[Dataset entries]
● ● ● ● ●

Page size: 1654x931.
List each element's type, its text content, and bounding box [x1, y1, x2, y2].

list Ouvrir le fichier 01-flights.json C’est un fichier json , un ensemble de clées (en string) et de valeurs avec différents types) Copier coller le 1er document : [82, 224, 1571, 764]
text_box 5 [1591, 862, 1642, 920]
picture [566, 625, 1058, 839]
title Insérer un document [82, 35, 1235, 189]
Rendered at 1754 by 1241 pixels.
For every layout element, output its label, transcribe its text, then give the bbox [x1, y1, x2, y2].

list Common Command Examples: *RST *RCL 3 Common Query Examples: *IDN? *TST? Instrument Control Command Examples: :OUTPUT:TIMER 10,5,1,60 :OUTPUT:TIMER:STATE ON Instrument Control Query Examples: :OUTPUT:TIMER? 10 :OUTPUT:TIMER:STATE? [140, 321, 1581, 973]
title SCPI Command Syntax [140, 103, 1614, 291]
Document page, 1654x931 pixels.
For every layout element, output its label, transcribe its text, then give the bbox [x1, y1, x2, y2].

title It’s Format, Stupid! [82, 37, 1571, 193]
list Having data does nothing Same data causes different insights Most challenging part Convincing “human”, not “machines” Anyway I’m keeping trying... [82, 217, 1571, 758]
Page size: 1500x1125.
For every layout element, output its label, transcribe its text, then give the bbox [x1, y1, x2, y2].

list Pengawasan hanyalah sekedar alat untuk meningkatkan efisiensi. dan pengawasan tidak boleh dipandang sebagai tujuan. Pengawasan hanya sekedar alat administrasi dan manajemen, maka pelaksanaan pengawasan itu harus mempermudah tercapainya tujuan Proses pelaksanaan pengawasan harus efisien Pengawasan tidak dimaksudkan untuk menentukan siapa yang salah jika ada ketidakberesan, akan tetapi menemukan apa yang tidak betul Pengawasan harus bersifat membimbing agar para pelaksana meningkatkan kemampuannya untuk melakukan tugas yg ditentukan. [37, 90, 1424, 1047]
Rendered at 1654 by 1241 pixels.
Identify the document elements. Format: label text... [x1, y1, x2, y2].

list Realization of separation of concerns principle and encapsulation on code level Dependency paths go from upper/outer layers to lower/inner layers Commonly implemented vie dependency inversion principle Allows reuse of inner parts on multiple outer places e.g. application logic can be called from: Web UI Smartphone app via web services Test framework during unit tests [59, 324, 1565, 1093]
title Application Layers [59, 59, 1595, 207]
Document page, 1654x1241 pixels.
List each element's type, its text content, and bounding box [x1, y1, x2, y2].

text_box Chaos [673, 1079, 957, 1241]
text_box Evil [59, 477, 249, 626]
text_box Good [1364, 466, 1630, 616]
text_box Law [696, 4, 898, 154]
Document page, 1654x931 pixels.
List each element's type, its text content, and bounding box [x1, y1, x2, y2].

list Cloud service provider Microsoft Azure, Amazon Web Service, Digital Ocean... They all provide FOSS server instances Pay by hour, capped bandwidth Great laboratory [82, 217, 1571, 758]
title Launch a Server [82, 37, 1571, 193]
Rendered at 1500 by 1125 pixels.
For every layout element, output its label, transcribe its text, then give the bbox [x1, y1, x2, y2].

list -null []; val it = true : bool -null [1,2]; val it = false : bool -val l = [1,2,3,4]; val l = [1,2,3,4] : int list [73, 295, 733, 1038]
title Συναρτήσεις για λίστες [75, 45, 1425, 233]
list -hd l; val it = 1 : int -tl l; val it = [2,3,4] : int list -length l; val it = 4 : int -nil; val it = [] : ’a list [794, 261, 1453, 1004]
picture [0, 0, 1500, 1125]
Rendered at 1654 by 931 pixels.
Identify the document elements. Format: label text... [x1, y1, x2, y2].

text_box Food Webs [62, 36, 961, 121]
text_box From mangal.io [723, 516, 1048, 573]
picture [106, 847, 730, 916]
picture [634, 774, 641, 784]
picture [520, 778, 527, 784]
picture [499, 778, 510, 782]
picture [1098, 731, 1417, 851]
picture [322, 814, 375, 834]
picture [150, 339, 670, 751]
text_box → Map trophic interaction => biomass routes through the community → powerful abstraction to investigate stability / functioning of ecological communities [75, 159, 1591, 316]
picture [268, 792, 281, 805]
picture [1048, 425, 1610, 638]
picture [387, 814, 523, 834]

● ● ● ● ●

The task: Could you replace "layout element" with "page element" throughout the material above and return it with everything else left unchanged?

Solution below:
Page size: 1654x931.
List each element's type, its text content, and bounding box [x1, y1, x2, y2].

list Ouvrir le fichier 01-flights.json C’est un fichier json , un ensemble de clées (en string) et de valeurs avec différents types) Copier coller le 1er document : [82, 224, 1571, 764]
text_box 5 [1591, 862, 1642, 920]
picture [566, 625, 1058, 839]
title Insérer un document [82, 35, 1235, 189]
Rendered at 1754 by 1241 pixels.
For every page element, output its label, transcribe its text, then give the bbox [x1, y1, x2, y2].

list Common Command Examples: *RST *RCL 3 Common Query Examples: *IDN? *TST? Instrument Control Command Examples: :OUTPUT:TIMER 10,5,1,60 :OUTPUT:TIMER:STATE ON Instrument Control Query Examples: :OUTPUT:TIMER? 10 :OUTPUT:TIMER:STATE? [140, 321, 1581, 973]
title SCPI Command Syntax [140, 103, 1614, 291]
Document page, 1654x931 pixels.
For every page element, output its label, transcribe its text, then give the bbox [x1, y1, x2, y2].

title It’s Format, Stupid! [82, 37, 1571, 193]
list Having data does nothing Same data causes different insights Most challenging part Convincing “human”, not “machines” Anyway I’m keeping trying... [82, 217, 1571, 758]
Page size: 1500x1125.
For every page element, output its label, transcribe its text, then give the bbox [x1, y1, x2, y2].

list Pengawasan hanyalah sekedar alat untuk meningkatkan efisiensi. dan pengawasan tidak boleh dipandang sebagai tujuan. Pengawasan hanya sekedar alat administrasi dan manajemen, maka pelaksanaan pengawasan itu harus mempermudah tercapainya tujuan Proses pelaksanaan pengawasan harus efisien Pengawasan tidak dimaksudkan untuk menentukan siapa yang salah jika ada ketidakberesan, akan tetapi menemukan apa yang tidak betul Pengawasan harus bersifat membimbing agar para pelaksana meningkatkan kemampuannya untuk melakukan tugas yg ditentukan. [37, 90, 1424, 1047]
Rendered at 1654 by 1241 pixels.
Identify the document elements. Format: label text... [x1, y1, x2, y2].

list Realization of separation of concerns principle and encapsulation on code level Dependency paths go from upper/outer layers to lower/inner layers Commonly implemented vie dependency inversion principle Allows reuse of inner parts on multiple outer places e.g. application logic can be called from: Web UI Smartphone app via web services Test framework during unit tests [59, 324, 1565, 1093]
title Application Layers [59, 59, 1595, 207]
Document page, 1654x1241 pixels.
List each element's type, its text content, and bounding box [x1, y1, x2, y2].

text_box Chaos [673, 1079, 957, 1241]
text_box Evil [59, 477, 249, 626]
text_box Good [1364, 466, 1630, 616]
text_box Law [696, 4, 898, 154]
Document page, 1654x931 pixels.
List each element's type, its text content, and bounding box [x1, y1, x2, y2].

list Cloud service provider Microsoft Azure, Amazon Web Service, Digital Ocean... They all provide FOSS server instances Pay by hour, capped bandwidth Great laboratory [82, 217, 1571, 758]
title Launch a Server [82, 37, 1571, 193]
Rendered at 1500 by 1125 pixels.
For every page element, output its label, transcribe its text, then give the bbox [x1, y1, x2, y2].

list -null []; val it = true : bool -null [1,2]; val it = false : bool -val l = [1,2,3,4]; val l = [1,2,3,4] : int list [73, 295, 733, 1038]
title Συναρτήσεις για λίστες [75, 45, 1425, 233]
list -hd l; val it = 1 : int -tl l; val it = [2,3,4] : int list -length l; val it = 4 : int -nil; val it = [] : ’a list [794, 261, 1453, 1004]
picture [0, 0, 1500, 1125]
Rendered at 1654 by 931 pixels.
Identify the document elements. Format: label text... [x1, y1, x2, y2].

text_box Food Webs [62, 36, 961, 121]
text_box From mangal.io [723, 516, 1048, 573]
picture [106, 847, 730, 916]
picture [634, 774, 641, 784]
picture [520, 778, 527, 784]
picture [499, 778, 510, 782]
picture [1098, 731, 1417, 851]
picture [322, 814, 375, 834]
picture [150, 339, 670, 751]
text_box → Map trophic interaction => biomass routes through the community → powerful abstraction to investigate stability / functioning of ecological communities [75, 159, 1591, 316]
picture [268, 792, 281, 805]
picture [1048, 425, 1610, 638]
picture [387, 814, 523, 834]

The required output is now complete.